From Day 1 Jones knew that he wanted a future working in hockey. But with an average height and a fairly lean frame, he didn’t boast a build that enabled him to seriously pursue the game as an athlete.
He saw scouting as his best route. However, getting there was not easy. As he put it, the hardest part of being a hockey scout is getting the job to begin with.
“You can’t simply apply to be a hockey scout,” said the Toronto native. “You have to meet the right people and be at the right place at the right time. It is essentially networking that will get you into the scouting world.”
He also warns that simply being a fan of hockey won’t necessarily make for an ideal professional talent evaluator.
“You have to have a good understanding of the game,” he added. “The more hockey you watch, the better you become.”
Since becoming a full-time scout three years ago, he’s been building his reputation in Ontario Hockey League and Ontario Junior-A Hockey League rinks across the Greater Toronto Area. Unlike some scouts, travel is fairly reasonable for him. With home rinks in Mississauga, Oshawa and Brampton, he attends at least three games a week in search of hockey’s “next big thing” with ages raging from 17 to 19.
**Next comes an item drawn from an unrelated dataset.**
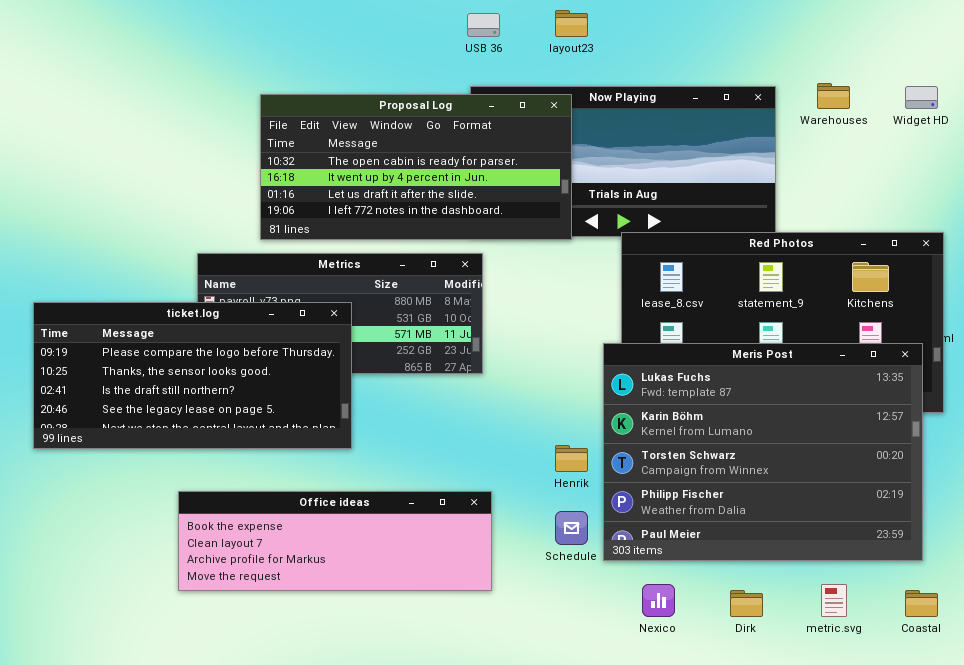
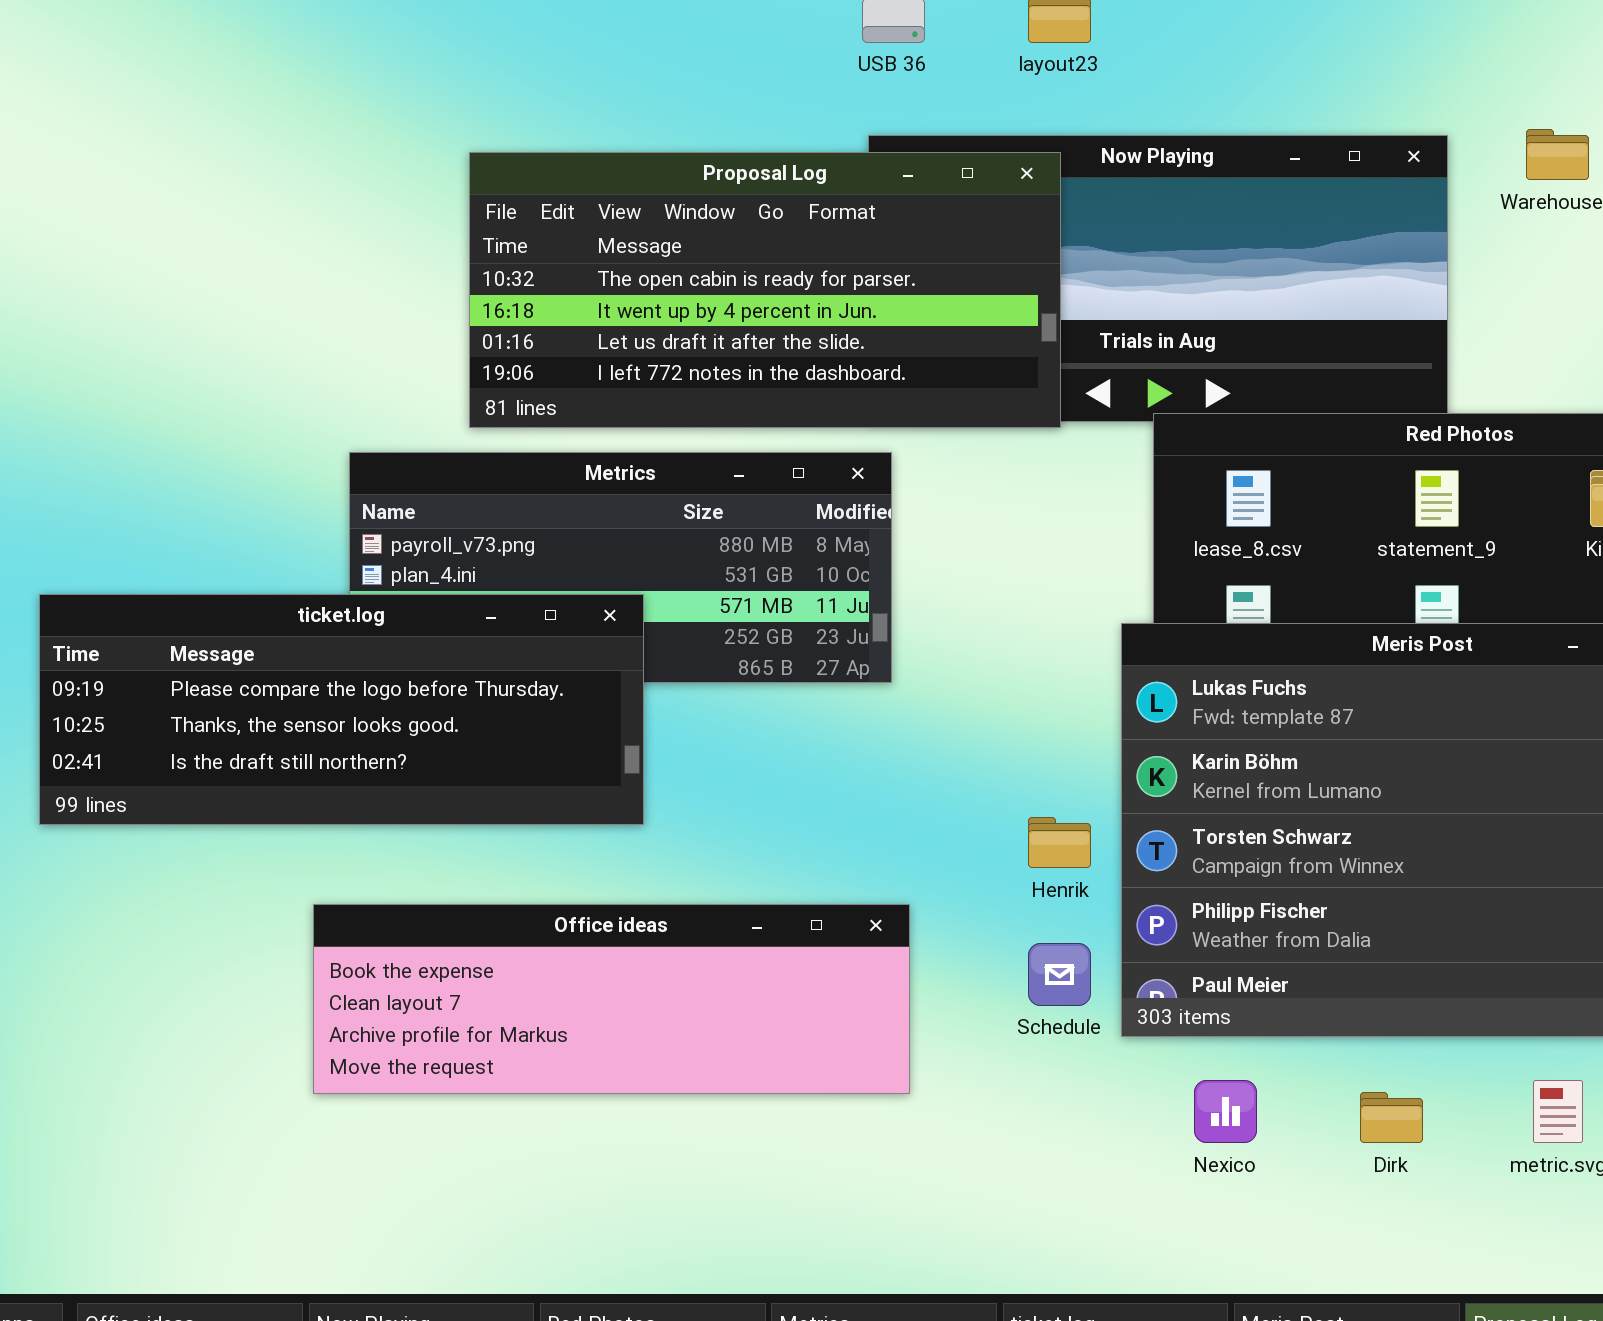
ticket.log: [33,302,352,449] -> [39,594,644,825], resized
It is the task of having to project the abilities of those teenagers two or three years down the road that often proves to be the most difficult task of his job.
“The player might be a stand out playing against players his own age,” said Jones pointedly, “but it’s the jump to the NHL playing against men that is so hard to predict.”
At this stage, Jones is more concerned with consistent and accurate evaluations than making a high salary.
“You won’t get ‘rich’ [working as a scout] until you make in to the NHL,” said Jones. “NHL scouts tend make between $50,000 and $100,000 US a year depending on the team and how long they have been scouting for.
“Right now, I have all my expenses paid for when I’m on the road, and I get a weekly salary, which I make work.”
So he pays his dues in the hopes for an opportunity that will one day allow him to reap the benefits of his work in the NHL.
For now he finds happiness in being able to work in a sport that he loves along with the possible gratification of seeing a player he once scouted make an impact in the NHL.
“It lets me know I am doing my job right,” said Jones.